America is a land of wonders, in which everything is in constant motion and every change seems an improvement.”

Nearly two centuries have passed since Alexis de Tocqueville made the above comment in his treatise Democracy in America, and we still haven’t begun to slow down.

While people may disagree on whether “every change seems an improvement,” every aspect of the legal field is in a state of constant flux. It can be tough dealing with constant change on the job, or in any other aspect of life. Just when you have everything figured out, a new “latest and greatest” comes along to throw out what you’ve been doing.

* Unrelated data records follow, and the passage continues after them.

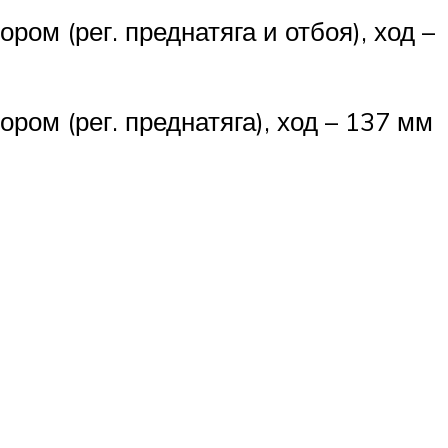
ром (рег. преднатяга и отбоя), ход –
ром (рег. преднатяга), ход – 137 мм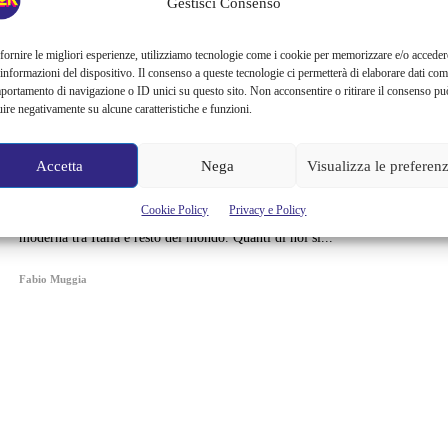
L’ARCHITETTURA DI
Gestisci Consenso
GREGOTTI IN MOSTRA
fornire le migliori esperienze, utilizziamo tecnologie come i cookie per memorizzare e/o acceder
 informazioni del dispositivo. Il consenso a queste tecnologie ci permetterà di elaborare dati com
AL PAC
portamento di navigazione o ID unici su questo sito. Non acconsentire o ritirare il consenso pu
uire negativamente su alcune caratteristiche e funzioni.
Quale modo migliore per festeggiare una carriera lunga e ricca di
successi? Al PAC Padiglione d’Arte Contemporanea di Milano apre
Accetta
Nega
Visualizza le preferen
la mostra Il territorio dell’architettura. Gregotti e Associati
1953_2017, fino all’11 febbraio 2018, per ripercorre insieme a
Cookie Policy
Privacy e Policy
Vittorio Gregotti e al suo studio più di mezzo secolo di architettura
moderna tra Italia e resto del mondo. Quanti di noi si...
Fabio Muggia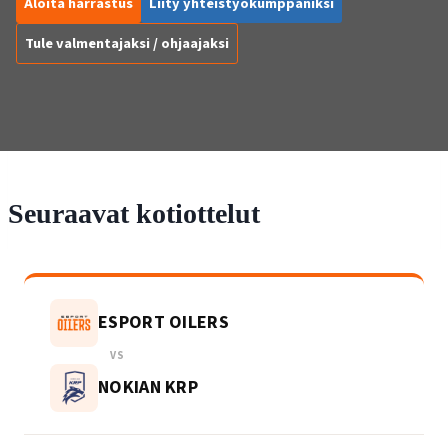
Aloita harrastus
Liity yhteistyökumppaniksi
Tule valmentajaksi / ohjaajaksi
Seuraavat kotiottelut
ESPORT OILERS
VS
NOKIAN KRP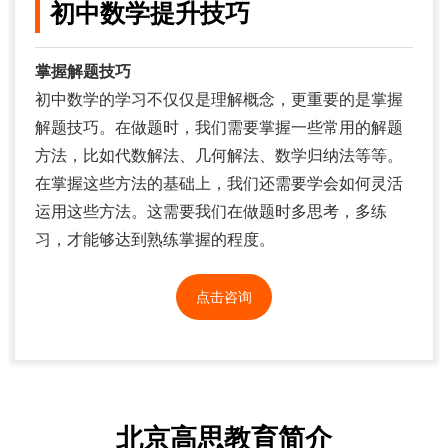
初中数学提升技巧
掌握解题技巧
初中数学的学习不仅仅是理解概念，更重要的是掌握
解题技巧。在做题时，我们需要掌握一些常用的解题
方法，比如代数解法、几何解法、数学归纳法等等。
在掌握这些方法的基础上，我们还需要学会如何灵活
运用这些方法。这需要我们在做题时多思考，多练
习，才能够达到熟练掌握的程度。
点击咨询
北京高思教育简介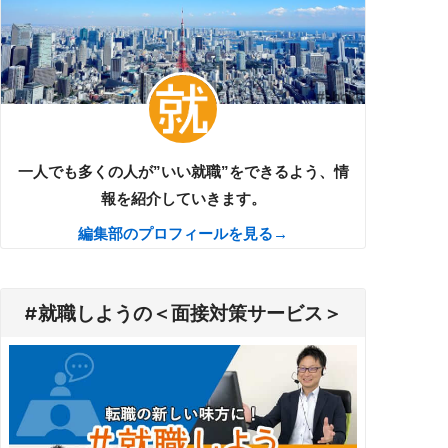
一人でも多くの人が”いい就職”をできるよう、情
報を紹介していきます。
編集部のプロフィールを見る→
#就職しようの＜面接対策サービス＞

The practice skills of a decade ago are not what is now being taught in schools. Legal research is done on line, briefs are filed electronically and one dares not miss the latest court opinions, laws or administrative rulings. New fields of practice keep springing up such as elder law, biotechnology, cyberspace law and disability discrimination. Then there are the business aspects of the industry – a scramble to recruit new associates one year and layoffs the next.

As much as things do change, the fundamentals remain the same. All our actions, and all yours, are geared toward that often-elusive pursuit of justice. The technology is only there to further that goal, to make it more readily accessible, and easier to deliver.

In our end of the profession, the challenges deal with providing clients more information faster. This means such things as realtime, Internet depositions, transcripts on line and calendar on line. But, above all, it means providing a reporter whenever and wherever needed, on short notice; and doing this despite a shortage of reporters that is causing courts to have as much as a one-year backlog in generating trial transcripts.

We are constantly striving, not to simply predict or cope with change, but to create it. Rather than just responding to demands from our clients, we develop new services and then instruct people in their use.

Change is a lot more fun when it is on your own terms.